# [TASK ITEM]
Set down exactly the lines in the records below that run from the line with "HOW DOES THE HOLY SPIRIT WORK WITH US?" to the line with "In the book of Acts, you", inclusive, and nothing more.
::: AVAILABLE DATA :::
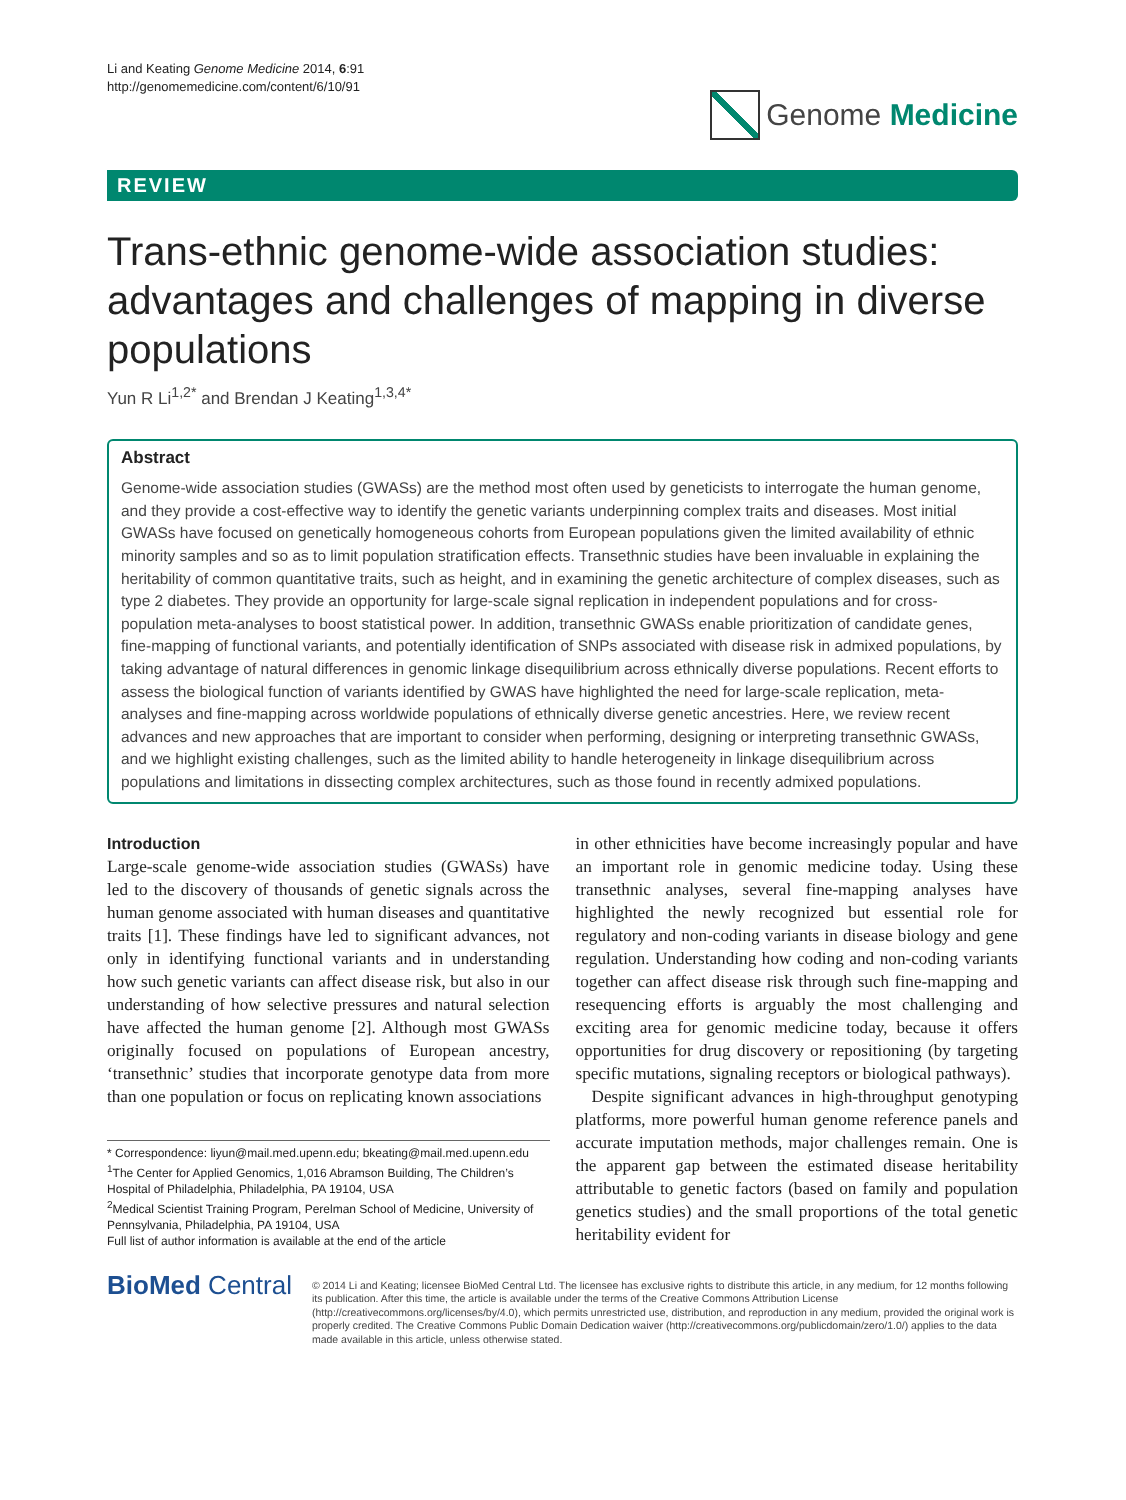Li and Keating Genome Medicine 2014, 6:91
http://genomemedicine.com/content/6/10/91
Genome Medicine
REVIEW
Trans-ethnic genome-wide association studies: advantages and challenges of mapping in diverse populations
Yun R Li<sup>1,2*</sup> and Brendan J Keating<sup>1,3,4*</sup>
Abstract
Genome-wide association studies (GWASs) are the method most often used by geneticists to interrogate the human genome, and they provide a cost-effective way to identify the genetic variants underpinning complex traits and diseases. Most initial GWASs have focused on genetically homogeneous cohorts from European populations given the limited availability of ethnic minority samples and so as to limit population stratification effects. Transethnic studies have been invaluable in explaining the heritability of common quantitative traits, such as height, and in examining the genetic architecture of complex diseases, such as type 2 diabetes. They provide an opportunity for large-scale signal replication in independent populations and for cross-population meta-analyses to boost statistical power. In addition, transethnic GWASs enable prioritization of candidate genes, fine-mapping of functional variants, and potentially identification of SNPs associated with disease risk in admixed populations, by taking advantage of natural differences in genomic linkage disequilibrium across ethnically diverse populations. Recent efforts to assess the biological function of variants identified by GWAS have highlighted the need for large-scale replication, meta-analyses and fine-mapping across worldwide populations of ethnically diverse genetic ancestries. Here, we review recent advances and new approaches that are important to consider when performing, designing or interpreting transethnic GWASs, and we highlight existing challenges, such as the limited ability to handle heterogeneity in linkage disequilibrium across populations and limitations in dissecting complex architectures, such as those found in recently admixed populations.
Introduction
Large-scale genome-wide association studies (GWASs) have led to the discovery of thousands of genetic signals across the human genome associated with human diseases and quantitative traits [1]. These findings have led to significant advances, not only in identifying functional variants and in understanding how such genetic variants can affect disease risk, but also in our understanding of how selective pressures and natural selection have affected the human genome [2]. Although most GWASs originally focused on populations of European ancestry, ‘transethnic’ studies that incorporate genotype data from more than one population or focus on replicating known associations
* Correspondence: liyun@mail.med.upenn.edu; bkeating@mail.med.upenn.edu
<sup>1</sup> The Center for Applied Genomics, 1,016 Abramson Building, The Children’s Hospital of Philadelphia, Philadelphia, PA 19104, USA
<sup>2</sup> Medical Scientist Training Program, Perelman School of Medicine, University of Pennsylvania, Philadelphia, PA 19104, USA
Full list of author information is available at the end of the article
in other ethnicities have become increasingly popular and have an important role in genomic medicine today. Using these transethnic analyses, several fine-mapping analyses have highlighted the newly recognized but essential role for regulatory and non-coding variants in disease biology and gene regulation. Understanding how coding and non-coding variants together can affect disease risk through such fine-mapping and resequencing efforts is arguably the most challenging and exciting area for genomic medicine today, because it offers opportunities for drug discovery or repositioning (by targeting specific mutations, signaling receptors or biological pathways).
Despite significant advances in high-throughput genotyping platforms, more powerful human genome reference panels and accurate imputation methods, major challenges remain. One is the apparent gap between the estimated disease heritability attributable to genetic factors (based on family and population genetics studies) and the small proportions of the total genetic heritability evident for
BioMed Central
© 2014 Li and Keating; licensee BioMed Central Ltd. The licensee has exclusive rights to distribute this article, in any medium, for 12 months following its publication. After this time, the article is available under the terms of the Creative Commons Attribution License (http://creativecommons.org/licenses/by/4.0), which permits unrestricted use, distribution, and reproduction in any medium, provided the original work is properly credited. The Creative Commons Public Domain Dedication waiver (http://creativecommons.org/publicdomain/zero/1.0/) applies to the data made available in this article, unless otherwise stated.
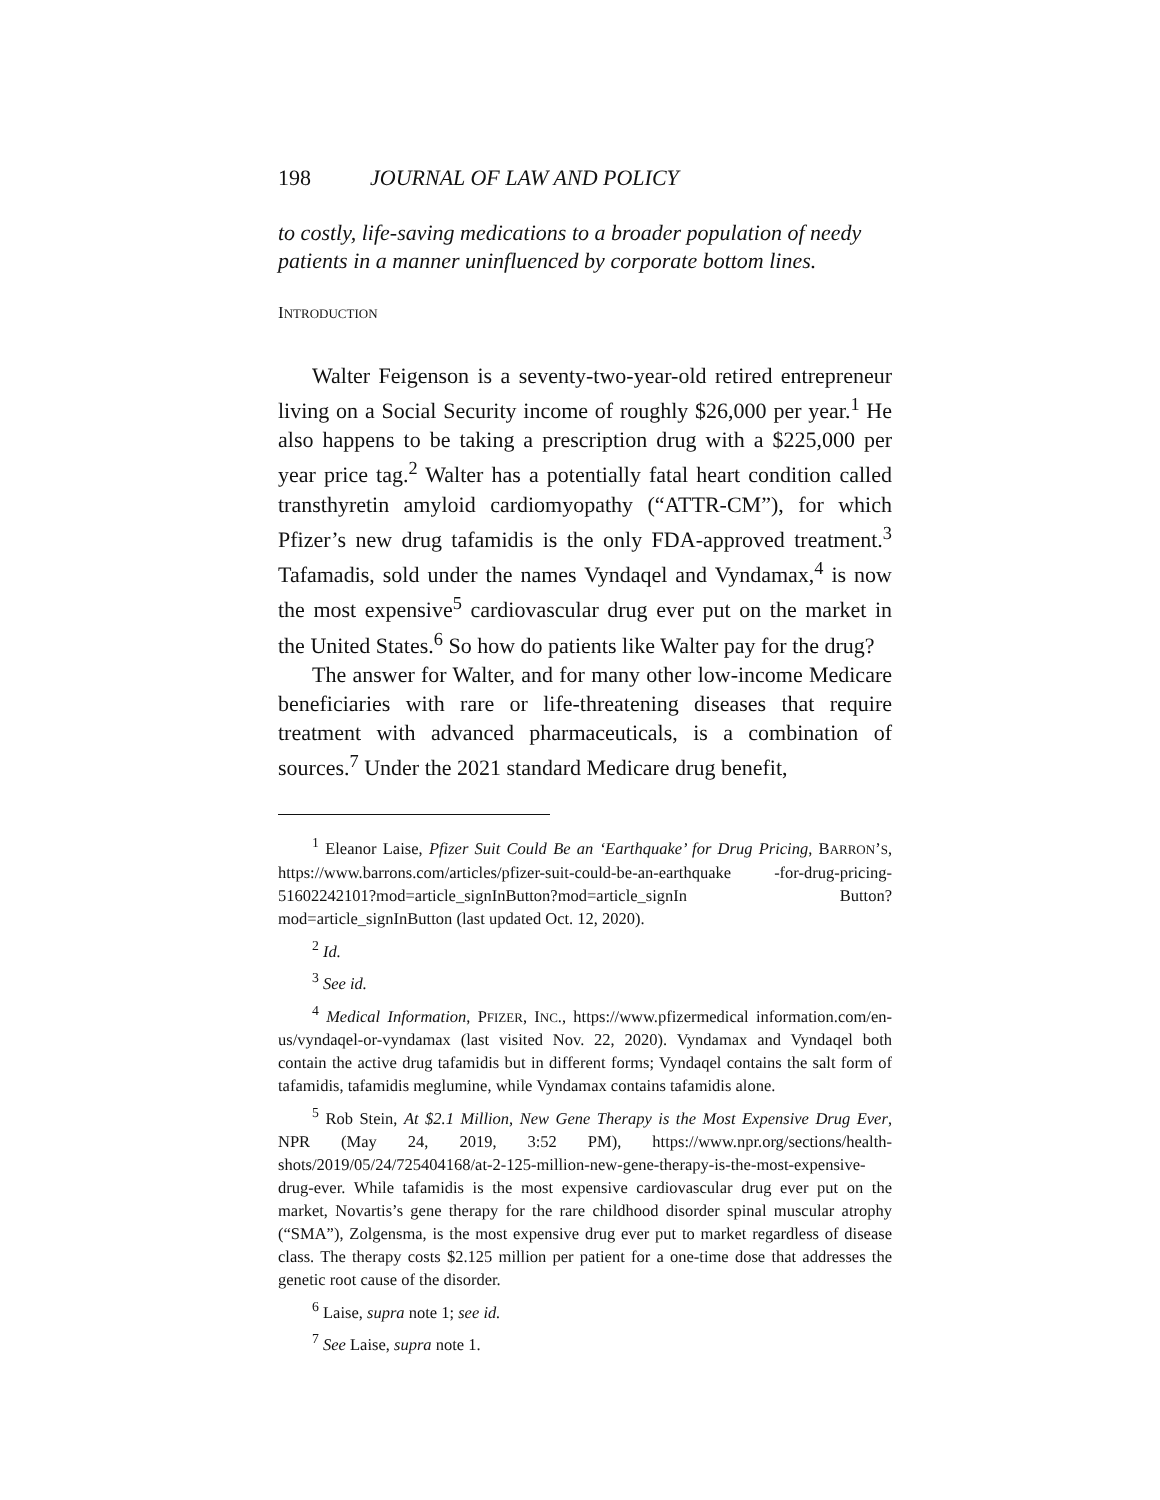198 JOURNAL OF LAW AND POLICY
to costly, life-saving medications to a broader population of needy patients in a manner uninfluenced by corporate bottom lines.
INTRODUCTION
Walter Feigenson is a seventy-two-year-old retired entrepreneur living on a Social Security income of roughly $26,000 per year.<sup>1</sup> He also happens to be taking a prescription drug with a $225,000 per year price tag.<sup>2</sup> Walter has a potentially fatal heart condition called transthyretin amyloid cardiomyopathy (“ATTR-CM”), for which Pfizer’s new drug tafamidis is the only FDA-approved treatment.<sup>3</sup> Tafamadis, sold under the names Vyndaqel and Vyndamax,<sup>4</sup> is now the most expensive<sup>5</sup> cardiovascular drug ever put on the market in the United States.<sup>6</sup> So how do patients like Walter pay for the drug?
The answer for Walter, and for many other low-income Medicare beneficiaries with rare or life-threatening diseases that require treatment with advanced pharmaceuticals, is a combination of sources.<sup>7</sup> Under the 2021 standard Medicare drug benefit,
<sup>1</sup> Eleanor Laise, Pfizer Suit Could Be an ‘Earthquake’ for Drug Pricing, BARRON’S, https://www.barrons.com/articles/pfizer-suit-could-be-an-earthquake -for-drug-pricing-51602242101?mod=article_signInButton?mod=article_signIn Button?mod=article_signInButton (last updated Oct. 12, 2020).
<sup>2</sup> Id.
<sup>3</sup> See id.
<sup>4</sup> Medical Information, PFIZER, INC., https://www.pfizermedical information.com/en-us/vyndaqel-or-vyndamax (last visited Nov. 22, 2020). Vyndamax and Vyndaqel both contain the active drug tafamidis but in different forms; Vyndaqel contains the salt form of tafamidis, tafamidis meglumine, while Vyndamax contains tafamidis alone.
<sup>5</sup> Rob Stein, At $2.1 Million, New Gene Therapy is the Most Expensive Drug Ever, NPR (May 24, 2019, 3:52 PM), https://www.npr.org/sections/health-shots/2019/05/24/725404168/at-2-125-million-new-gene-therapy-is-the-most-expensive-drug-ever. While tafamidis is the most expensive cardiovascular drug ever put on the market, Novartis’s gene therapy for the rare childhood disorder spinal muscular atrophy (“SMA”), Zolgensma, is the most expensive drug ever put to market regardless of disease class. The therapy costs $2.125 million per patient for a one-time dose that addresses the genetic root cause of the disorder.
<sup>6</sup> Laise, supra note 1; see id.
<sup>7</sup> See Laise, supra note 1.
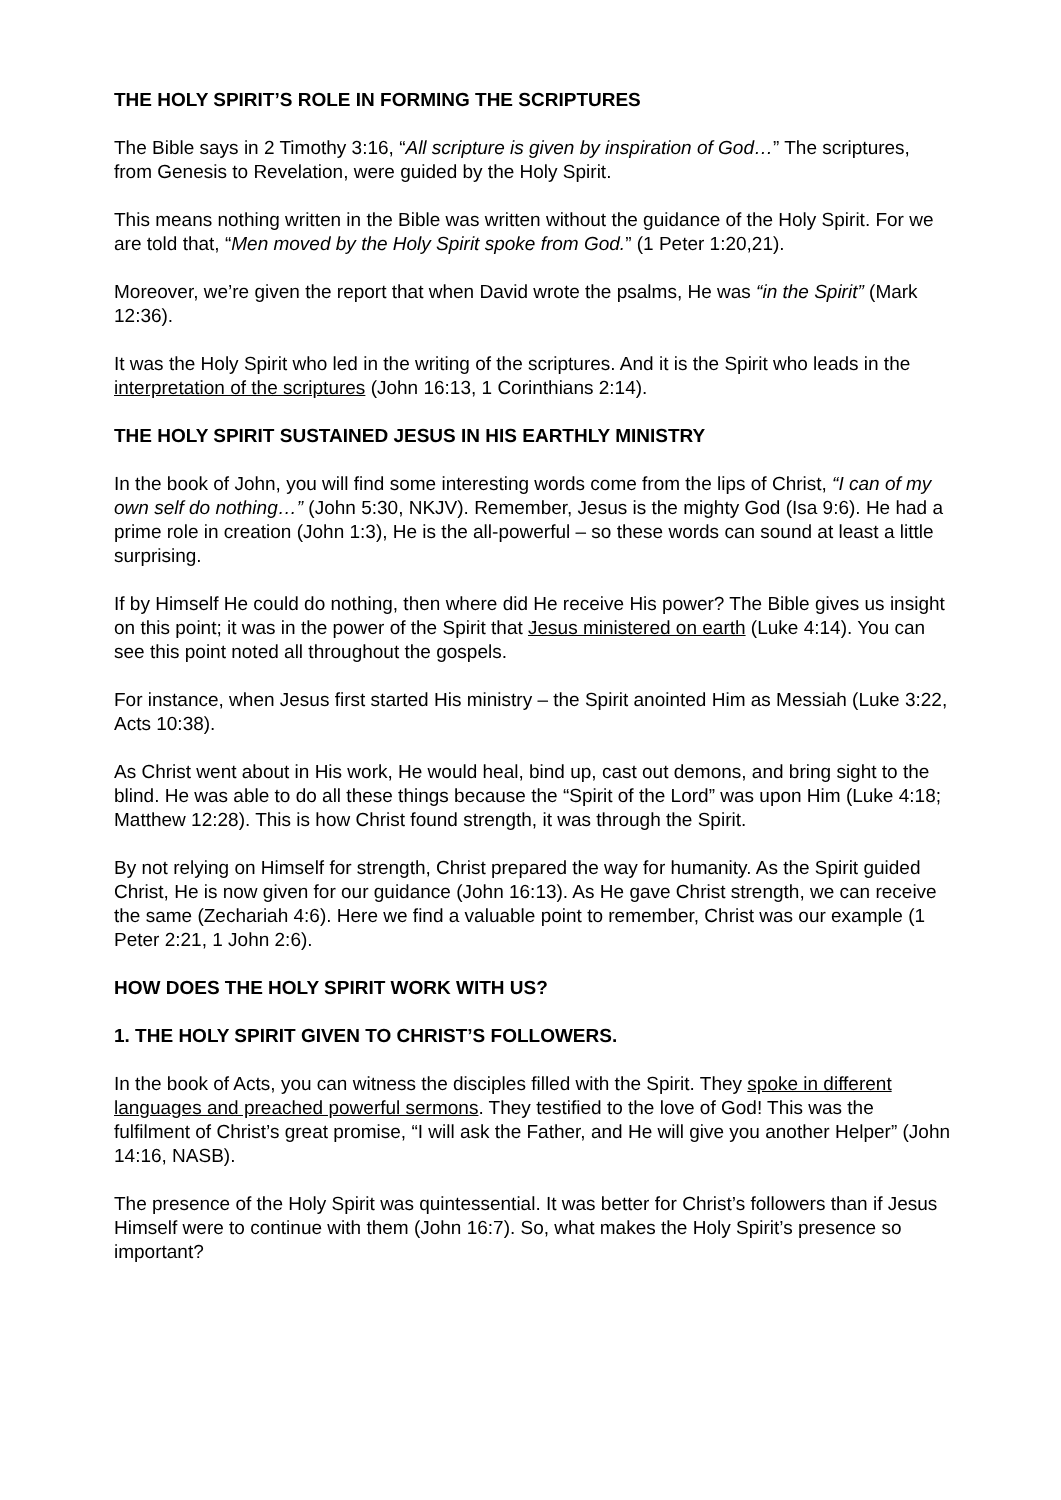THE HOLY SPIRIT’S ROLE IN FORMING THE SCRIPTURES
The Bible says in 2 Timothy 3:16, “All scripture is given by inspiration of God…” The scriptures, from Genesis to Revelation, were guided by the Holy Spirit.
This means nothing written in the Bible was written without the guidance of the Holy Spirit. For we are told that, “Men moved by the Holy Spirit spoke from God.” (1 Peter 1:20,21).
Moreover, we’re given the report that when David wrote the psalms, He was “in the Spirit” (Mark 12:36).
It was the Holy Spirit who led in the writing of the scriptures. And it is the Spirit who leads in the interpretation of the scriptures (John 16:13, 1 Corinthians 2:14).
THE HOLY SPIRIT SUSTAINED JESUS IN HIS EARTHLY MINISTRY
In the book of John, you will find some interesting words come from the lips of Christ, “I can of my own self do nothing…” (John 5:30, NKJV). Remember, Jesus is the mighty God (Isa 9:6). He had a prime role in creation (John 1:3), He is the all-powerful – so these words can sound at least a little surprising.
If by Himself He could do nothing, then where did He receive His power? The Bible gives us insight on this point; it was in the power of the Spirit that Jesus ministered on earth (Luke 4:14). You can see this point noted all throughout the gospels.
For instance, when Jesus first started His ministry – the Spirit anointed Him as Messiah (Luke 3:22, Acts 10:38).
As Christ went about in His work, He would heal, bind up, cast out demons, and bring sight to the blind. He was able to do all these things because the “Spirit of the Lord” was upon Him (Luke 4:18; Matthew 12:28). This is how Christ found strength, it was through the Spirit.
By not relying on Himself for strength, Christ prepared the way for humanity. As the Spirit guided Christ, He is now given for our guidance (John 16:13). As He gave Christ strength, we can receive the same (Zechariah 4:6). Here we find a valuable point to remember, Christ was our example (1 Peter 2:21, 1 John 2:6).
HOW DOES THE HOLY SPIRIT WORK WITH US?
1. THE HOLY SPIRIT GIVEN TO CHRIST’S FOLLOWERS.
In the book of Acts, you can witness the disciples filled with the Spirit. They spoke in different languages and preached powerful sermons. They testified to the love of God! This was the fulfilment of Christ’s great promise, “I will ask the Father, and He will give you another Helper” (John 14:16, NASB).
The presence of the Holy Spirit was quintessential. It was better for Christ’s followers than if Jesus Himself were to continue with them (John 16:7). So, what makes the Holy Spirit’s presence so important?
:::
# [SOLUTION TO THIS TASK]
HOW DOES THE HOLY SPIRIT WORK WITH US?
1. THE HOLY SPIRIT GIVEN TO CHRIST’S FOLLOWERS.
In the book of Acts, you can witness the disciples filled with the Spirit. They spoke in different languages and preached powerful sermons. They testified to the love of God! This was the fulfilment of Christ’s great promise, “I will ask the Father, and He will give you another Helper” (John 14:16, NASB).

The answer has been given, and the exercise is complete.